**Task**:
Output, without any alteration, the lines from the line containing "### Developer Experience" up to and including the line containing "- **Volume Management**", and nothing else.

**Source material**:
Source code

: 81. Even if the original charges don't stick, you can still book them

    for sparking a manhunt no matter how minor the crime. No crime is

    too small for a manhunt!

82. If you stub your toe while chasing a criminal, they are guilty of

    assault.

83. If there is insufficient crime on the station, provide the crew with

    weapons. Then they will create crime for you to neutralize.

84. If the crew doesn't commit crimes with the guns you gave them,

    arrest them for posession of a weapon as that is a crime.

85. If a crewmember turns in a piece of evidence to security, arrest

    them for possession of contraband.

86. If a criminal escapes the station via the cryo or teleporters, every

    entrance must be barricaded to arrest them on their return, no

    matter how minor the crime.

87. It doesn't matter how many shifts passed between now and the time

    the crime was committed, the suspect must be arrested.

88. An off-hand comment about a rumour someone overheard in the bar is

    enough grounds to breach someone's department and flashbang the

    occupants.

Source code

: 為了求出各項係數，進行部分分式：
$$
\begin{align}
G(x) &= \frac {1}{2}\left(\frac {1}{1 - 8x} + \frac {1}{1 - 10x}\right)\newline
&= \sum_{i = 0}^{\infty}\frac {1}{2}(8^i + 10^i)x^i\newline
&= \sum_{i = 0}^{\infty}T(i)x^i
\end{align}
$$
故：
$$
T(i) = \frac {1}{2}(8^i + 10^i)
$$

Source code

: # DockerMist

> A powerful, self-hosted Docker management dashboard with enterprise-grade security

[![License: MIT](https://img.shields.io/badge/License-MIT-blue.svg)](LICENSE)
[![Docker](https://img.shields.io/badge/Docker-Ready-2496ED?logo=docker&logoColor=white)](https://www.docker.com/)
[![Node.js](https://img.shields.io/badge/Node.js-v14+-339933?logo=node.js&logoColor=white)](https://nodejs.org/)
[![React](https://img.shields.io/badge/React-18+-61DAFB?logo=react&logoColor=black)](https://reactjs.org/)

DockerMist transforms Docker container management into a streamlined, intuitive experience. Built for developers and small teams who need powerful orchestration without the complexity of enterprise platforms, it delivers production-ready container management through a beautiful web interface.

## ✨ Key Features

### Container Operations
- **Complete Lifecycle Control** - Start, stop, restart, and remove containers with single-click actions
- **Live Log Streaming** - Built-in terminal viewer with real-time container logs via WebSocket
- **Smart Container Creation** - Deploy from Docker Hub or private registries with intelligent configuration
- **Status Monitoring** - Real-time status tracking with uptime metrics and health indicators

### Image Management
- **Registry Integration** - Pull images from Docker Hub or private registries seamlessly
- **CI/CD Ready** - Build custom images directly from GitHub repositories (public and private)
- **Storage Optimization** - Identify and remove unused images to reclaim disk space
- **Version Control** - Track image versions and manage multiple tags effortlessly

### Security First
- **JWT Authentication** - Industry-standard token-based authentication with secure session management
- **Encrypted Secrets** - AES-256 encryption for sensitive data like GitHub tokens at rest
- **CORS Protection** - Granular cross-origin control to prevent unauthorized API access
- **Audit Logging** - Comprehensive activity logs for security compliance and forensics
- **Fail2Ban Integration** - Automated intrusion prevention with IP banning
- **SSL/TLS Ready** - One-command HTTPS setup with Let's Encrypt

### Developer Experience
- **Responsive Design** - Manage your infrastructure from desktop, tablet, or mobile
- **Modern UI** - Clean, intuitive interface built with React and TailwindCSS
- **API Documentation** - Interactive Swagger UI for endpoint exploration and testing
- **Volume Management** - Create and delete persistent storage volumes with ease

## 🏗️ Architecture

...

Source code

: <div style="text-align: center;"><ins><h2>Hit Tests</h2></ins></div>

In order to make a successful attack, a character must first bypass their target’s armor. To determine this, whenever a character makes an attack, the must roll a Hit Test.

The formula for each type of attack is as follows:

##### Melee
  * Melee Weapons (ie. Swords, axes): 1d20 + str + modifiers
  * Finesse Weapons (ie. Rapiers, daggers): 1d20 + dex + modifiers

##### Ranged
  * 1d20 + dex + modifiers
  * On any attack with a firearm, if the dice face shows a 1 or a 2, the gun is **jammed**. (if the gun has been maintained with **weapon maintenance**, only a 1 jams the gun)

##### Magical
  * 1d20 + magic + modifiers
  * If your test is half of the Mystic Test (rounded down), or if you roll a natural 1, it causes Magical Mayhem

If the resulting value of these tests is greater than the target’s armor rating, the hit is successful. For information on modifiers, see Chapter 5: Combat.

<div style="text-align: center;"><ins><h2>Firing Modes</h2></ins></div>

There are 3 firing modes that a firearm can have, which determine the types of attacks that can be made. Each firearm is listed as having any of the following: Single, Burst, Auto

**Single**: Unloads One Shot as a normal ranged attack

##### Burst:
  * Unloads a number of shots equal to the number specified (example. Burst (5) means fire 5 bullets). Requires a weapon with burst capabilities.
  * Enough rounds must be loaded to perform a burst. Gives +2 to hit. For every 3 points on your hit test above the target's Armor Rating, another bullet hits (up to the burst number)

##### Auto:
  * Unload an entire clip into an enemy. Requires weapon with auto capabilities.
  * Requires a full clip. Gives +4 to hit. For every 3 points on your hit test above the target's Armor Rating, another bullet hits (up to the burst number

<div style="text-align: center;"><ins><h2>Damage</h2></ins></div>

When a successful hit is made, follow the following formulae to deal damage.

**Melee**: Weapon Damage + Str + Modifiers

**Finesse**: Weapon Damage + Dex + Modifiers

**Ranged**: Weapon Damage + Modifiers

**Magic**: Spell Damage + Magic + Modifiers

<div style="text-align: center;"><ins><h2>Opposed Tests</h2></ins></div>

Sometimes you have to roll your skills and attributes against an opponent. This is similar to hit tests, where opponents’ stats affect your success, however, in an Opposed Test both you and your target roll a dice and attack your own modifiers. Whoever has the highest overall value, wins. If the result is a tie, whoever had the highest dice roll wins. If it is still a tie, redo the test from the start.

**Exercise answer**:
### Developer Experience
- **Responsive Design** - Manage your infrastructure from desktop, tablet, or mobile
- **Modern UI** - Clean, intuitive interface built with React and TailwindCSS
- **API Documentation** - Interactive Swagger UI for endpoint exploration and testing
- **Volume Management** - Create and delete persistent storage volumes with ease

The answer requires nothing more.